Berufsunfähig zu sein bedeutet allerdings nicht, dass es sich hierbei um einen dauerhaften Zustand handeln muss. Eine BU-Rente wird bezahlt, wenn man nachweislich mindestens sechs Monate berufsunfähig ist und seiner zuletzt ausgeführten Tätigkeit nicht nachgehen kann. 





Was ist bei Abschluss einer Berufsunfähigkeitsversicherung zu beachten?

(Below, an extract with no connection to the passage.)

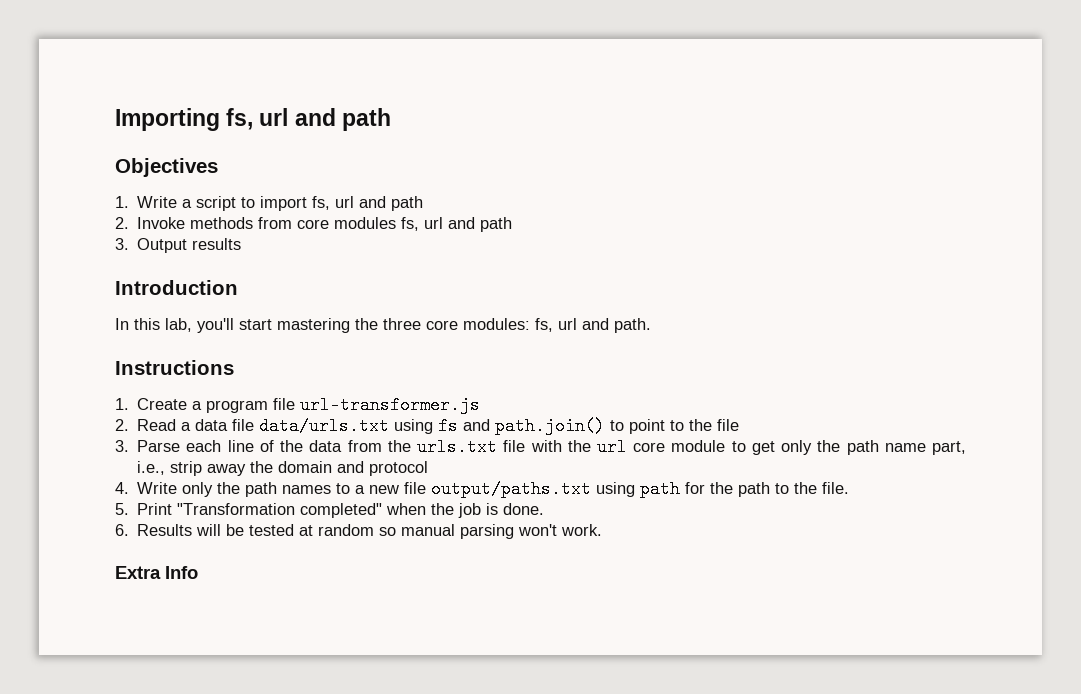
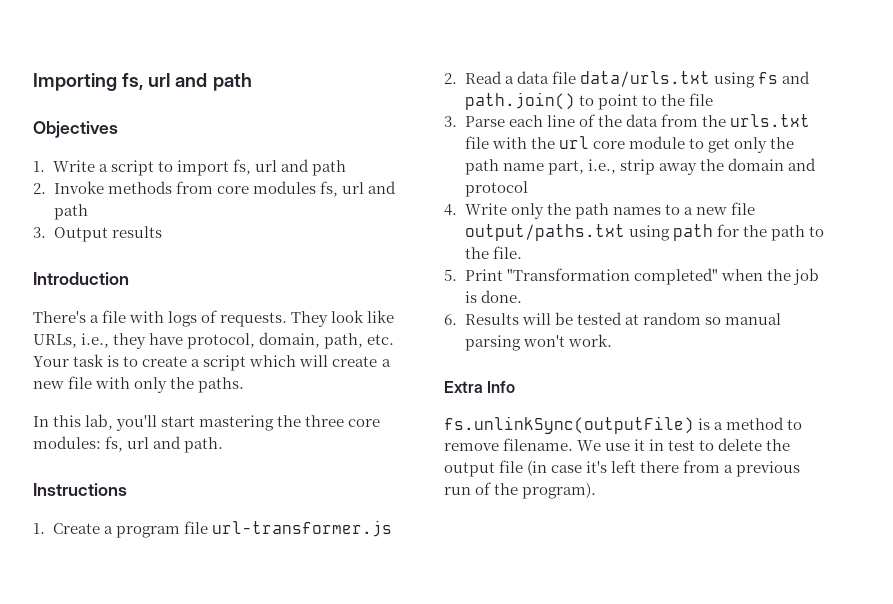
(238, 287) none -> [33,310,395,327] [33,332,395,349] [33,354,391,371] [33,376,245,393] // There's a file with logs of requests. They look like URLs, i.e., they have protocol, domain, path, etc. Your task is to create a script which will create a new file with only the paths.
(198, 572) none -> [444,416,803,434] [444,438,791,451] [444,460,801,477] [444,482,597,499] // fs.unlinkSync(outputFile) is a method to remove filename. We use it in test to delete the output file (in case it's left there from a previous run of the program).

Wer eine Berufsunfähigkeitsversicherung abschließen möchte, der sollte sich im Vorfeld überlegen, wie hoch die BU-Rente ausfallen soll, wenn man wirklich berufsunfähig wird. Zu beachten ist in dieser Rechnung sowohl der Anspruch in der gesetzlichen Erwerbsminderungsrente als auch die betriebliche Vorsorge. Die Differenz zu dem normalen monatlichen Einkommen sollte versichert und in Form der BU-Rente bezahlt werden, um die Lebenshaltungskosten auch weiterhin tragen zu können.

Ganz wichtig ist eine genaue Betrachtung der Vertragsbedingungen, um im Schadensfall auch wirklich abgesichert zu sein. Gerade extrem günstige Anbieter von Berufsunfähigkeitsversicherungen haben versteckte Macken, die schnell zu einem großen Problem werden können, wenn die BU-Rente fällig wird. Und wenn wirklich der Fall eintreten sollte, dass man berufsunfähig wird, will man sich dann bestimmt nicht mit nervigen Vertragsbedingungen rumschlagen.

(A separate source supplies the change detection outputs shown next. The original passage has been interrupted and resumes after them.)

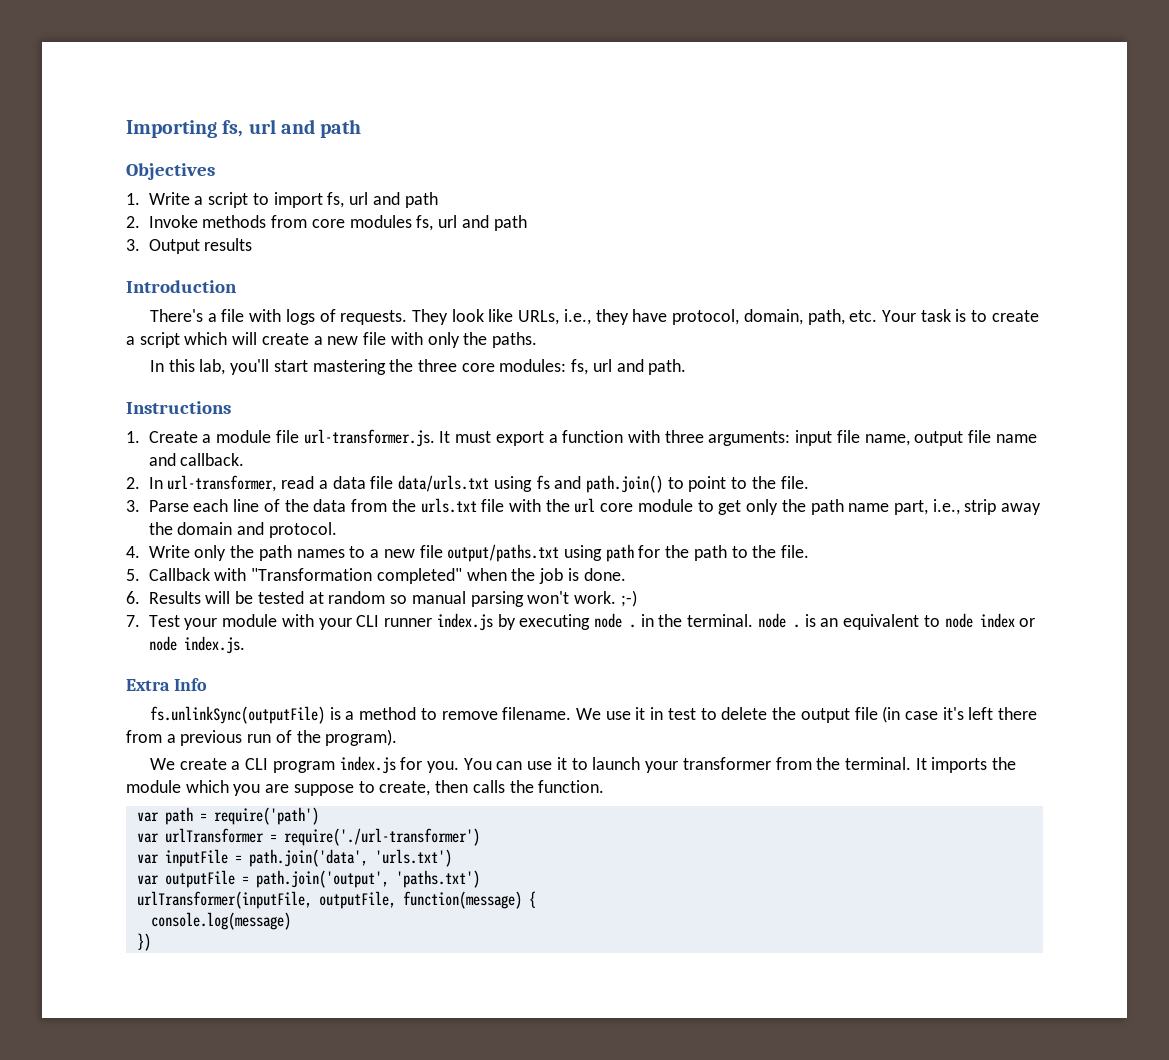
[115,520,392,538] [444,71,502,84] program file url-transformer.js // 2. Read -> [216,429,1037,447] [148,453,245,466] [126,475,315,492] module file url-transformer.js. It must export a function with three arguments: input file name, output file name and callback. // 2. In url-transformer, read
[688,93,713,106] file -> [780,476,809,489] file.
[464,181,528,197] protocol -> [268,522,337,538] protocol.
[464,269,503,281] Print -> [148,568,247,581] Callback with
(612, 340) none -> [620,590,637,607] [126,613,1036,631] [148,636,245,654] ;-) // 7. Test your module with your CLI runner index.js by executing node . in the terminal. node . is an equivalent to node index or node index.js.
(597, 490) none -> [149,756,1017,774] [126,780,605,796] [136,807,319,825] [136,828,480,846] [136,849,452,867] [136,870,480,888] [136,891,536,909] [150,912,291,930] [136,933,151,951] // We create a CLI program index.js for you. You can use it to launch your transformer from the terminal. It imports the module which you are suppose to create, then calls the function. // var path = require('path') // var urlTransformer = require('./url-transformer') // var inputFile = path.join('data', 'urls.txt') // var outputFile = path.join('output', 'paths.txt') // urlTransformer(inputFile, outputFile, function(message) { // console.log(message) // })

Besser also im Vorfeld genauestens informieren und Anbieter vergleichen, als das Nachsehen zu haben. Gut muss nicht teuer sein, aber gut sollte auf jeden Fall auch gut recherchiert sein, um seine Zukunft abzusichern.





Wann sollte ich eine Berufsunfähigkeitsversicherung abschließen?

Gerade für junge Menschen und Menschen, die nach 1961 geboren wurden, ist der Abschluss einer Berufsunfähigkeitsversicherung mehr als ratsam. Je früher man diese Versicherung abschließt, desto geringer fallen die monatlichen Raten aus.

Die Wahrscheinlichkeit von Vorerkranken ist relativ gering, daher sind Leistungsausschlüsse oder Beitragszuschläge bei einem Abschluss in jungen Jahren eher unwahrscheinlich. Außerdem haben junge Menschen, die erst seit kurzer Zeit im Berufsleben stehen und berufsunfähig werden nur minimale Ansprüche auf Leistungen der gesetzlichen Rentenversicherung und der betrieblichen Altersvorsorge.

Und sollte man wirklich dauerhaft berufsunfähig werden, kann dies schnell zu einer enormen Verschlechterung der Lebensumstände führen. Die BU-Rente aus einer Berufsunfähigkeitsversicherung erhält man ohne Einschränkung. Je älter man wird, desto mehr Faktoren können auch in die Berechnung der monatlichen Rate einfließen.